-------- INFORMATION SUPPLIED

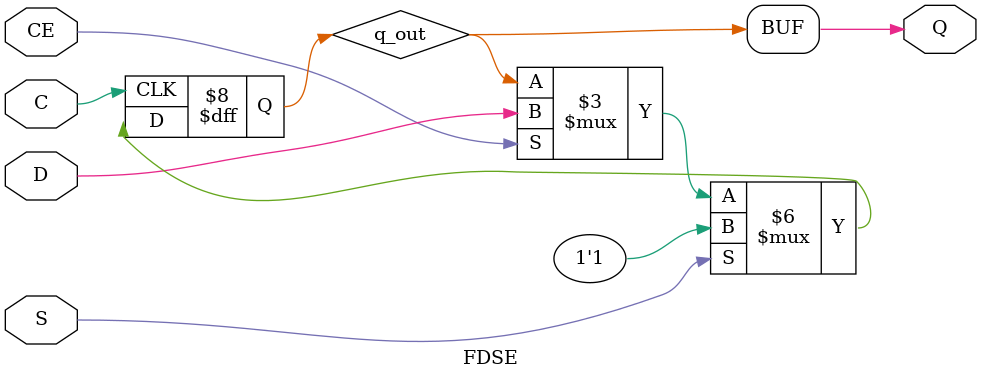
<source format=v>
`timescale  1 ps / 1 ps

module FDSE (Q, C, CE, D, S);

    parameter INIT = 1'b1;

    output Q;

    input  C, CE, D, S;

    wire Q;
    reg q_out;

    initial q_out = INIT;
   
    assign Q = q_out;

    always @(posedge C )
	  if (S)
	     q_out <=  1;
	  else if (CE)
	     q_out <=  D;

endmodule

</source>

----------------
-------- INFORMATION SUPPLIED

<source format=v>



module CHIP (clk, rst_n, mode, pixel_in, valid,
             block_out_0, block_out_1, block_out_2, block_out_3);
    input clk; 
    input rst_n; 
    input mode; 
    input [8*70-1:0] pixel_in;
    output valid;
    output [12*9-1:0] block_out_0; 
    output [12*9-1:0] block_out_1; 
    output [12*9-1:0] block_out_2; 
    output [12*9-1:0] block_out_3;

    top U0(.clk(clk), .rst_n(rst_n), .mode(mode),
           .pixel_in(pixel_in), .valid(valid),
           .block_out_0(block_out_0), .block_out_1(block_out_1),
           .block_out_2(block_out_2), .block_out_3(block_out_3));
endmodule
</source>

----------------

WHAT IS REQUIRED ▸
Copy each line in the entries above where "mode" turns up.

WORKED SOLUTION ▸
module CHIP (clk, rst_n, mode, pixel_in, valid,
    input mode; 
    top U0(.clk(clk), .rst_n(rst_n), .mode(mode),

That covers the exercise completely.